■ EXERCISE BRIEF
Retype the records below word for word and omit any image.

BEGIN

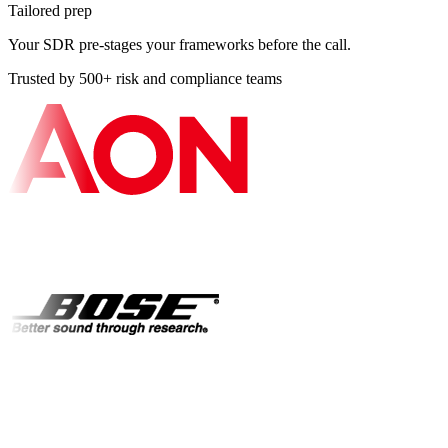
Tailored prep
Your SDR pre-stages your frameworks before the call.
Trusted by 500+ risk and compliance teams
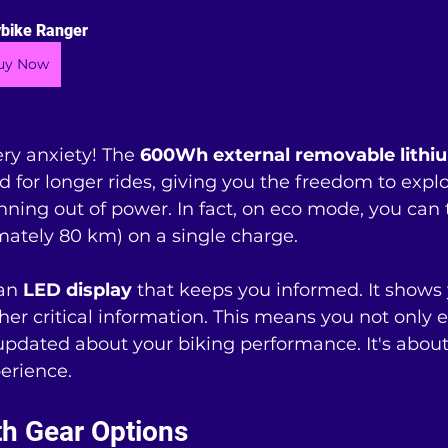
bike Ranger
uy Now
ry anxiety! The 
600Wh external removable lithiu
ed for longer rides, giving you the freedom to expl
ning out of power. In fact, on eco mode, you can t
mately 80 km) on a single charge.
an 
LED display
 that keeps you informed. It shows 
ther critical information. This means you not only 
 updated about your biking performance. It's about
erience.
ith Gear Options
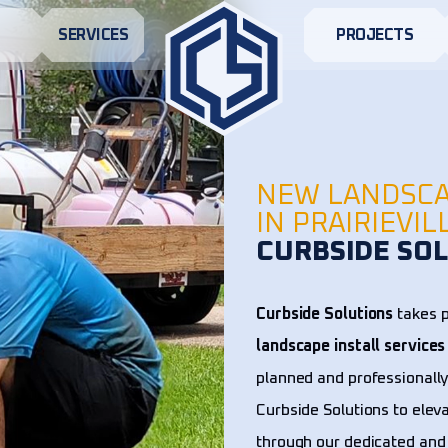
S
SERVICES
PROJECTS
NEW LANDSCA
IN PRAIRIEVIL
CURBSIDE SOL
Curbside Solutions
takes p
landscape install services
planned and professionally
Curbside Solutions to elev
through our dedicated and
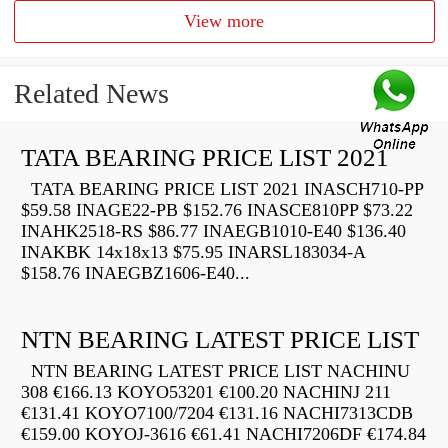
View more
Related News
TATA BEARING PRICE LIST 2021
TATA BEARING PRICE LIST 2021 INASCH710-PP
$59.58 INAGE22-PB $152.76 INASCE810PP $73.22
INAHK2518-RS $86.77 INAEGB1010-E40 $136.40
INAKBK 14x18x13 $75.95 INARSL183034-A
$158.76 INAEGBZ1606-E40...
NTN BEARING LATEST PRICE LIST
NTN BEARING LATEST PRICE LIST NACHINU
308 €166.13 KOYO53201 €100.20 NACHINJ 211
€131.41 KOYO7100/7204 €131.16 NACHI7313CDB
€159.00 KOYOJ-3616 €61.41 NACHI7206DF €174.84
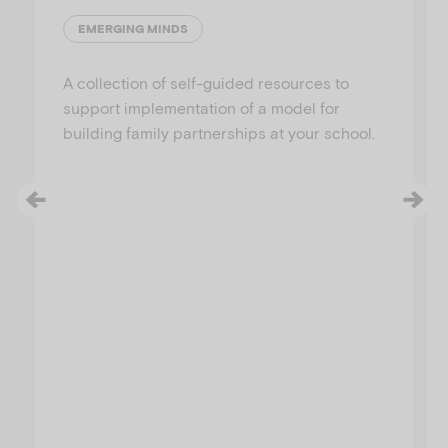
EMERGING MINDS
A collection of self-guided resources to
support implementation of a model for
building family partnerships at your school.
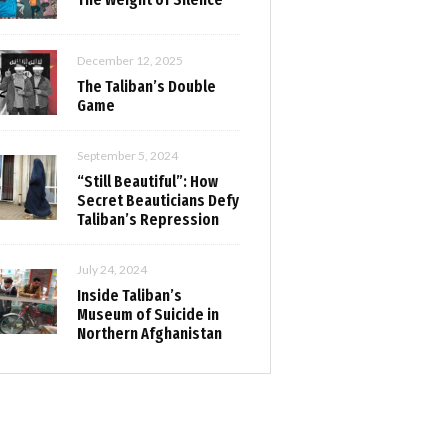
December 12, 2025
The Taliban’s Double
Game
September 5, 2024
“Still Beautiful”: How
Secret Beauticians Defy
Taliban’s Repression
July 24, 2024
Inside Taliban’s
Museum of Suicide in
Northern Afghanistan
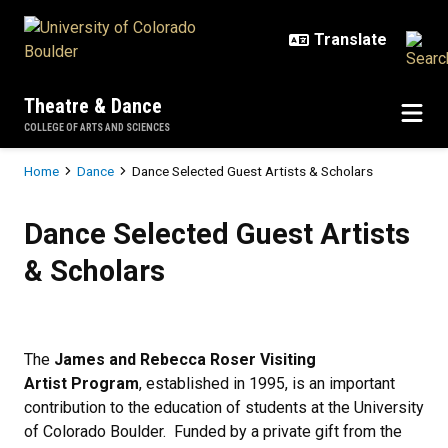
Skip to main content
Theatre & Dance
COLLEGE OF ARTS AND SCIENCES
Breadcrumb
Home
Dance
Dance Selected Guest Artists & Scholars
Dance Selected Guest Artists & S
Dance Selected Guest Artists
& Scholars
The
James and Rebecca Roser Visiting
Artist
Program
, established in 1995, is an important
contribution to the education of students at the University
of Colorado Boulder. Funded by a private gift from the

END

■ PROBLEM SOLUTION
Tailored prep
Your SDR pre-stages your frameworks before the call.
Trusted by 500+ risk and compliance teams
bike Ranger
uy Now
ry anxiety! The 
600Wh external removable lithiu
ed for longer rides, giving you the freedom to expl
ning out of power. In fact, on eco mode, you can t
mately 80 km) on a single charge.
an 
LED display
 that keeps you informed. It shows 
ther critical information. This means you not only 
 updated about your biking performance. It's about
erience.
ith Gear Options
S
SERVICES
PROJECTS
NEW LANDSCA
IN PRAIRIEVIL
CURBSIDE SOL
Curbside Solutions
takes p
landscape install services
planned and professionally
Curbside Solutions to elev
through our dedicated and
View more
Related News
TATA BEARING PRICE LIST 2021
TATA BEARING PRICE LIST 2021 INASCH710-PP
$59.58 INAGE22-PB $152.76 INASCE810PP $73.22
INAHK2518-RS $86.77 INAEGB1010-E40 $136.40
INAKBK 14x18x13 $75.95 INARSL183034-A
$158.76 INAEGBZ1606-E40...
NTN BEARING LATEST PRICE LIST
NTN BEARING LATEST PRICE LIST NACHINU
308 €166.13 KOYO53201 €100.20 NACHINJ 211
€131.41 KOYO7100/7204 €131.16 NACHI7313CDB
€159.00 KOYOJ-3616 €61.41 NACHI7206DF €174.84
EMERGING MINDS
A collection of self-guided resources to
support implementation of a model for
building family partnerships at your school.
December 12, 2025
The Taliban’s Double
Game
September 5, 2024
“Still Beautiful”: How
Secret Beauticians Defy
Taliban’s Repression
July 24, 2024
Inside Taliban’s
Museum of Suicide in
Northern Afghanistan
Skip to main content
Theatre & Dance
COLLEGE OF ARTS AND SCIENCES
Breadcrumb
Home
Dance
Dance Selected Guest Artists & Scholars
Dance Selected Guest Artists & S
Dance Selected Guest Artists
& Scholars
The
James and Rebecca Roser Visiting
Artist
Program
, established in 1995, is an important
contribution to the education of students at the University
of Colorado Boulder. Funded by a private gift from the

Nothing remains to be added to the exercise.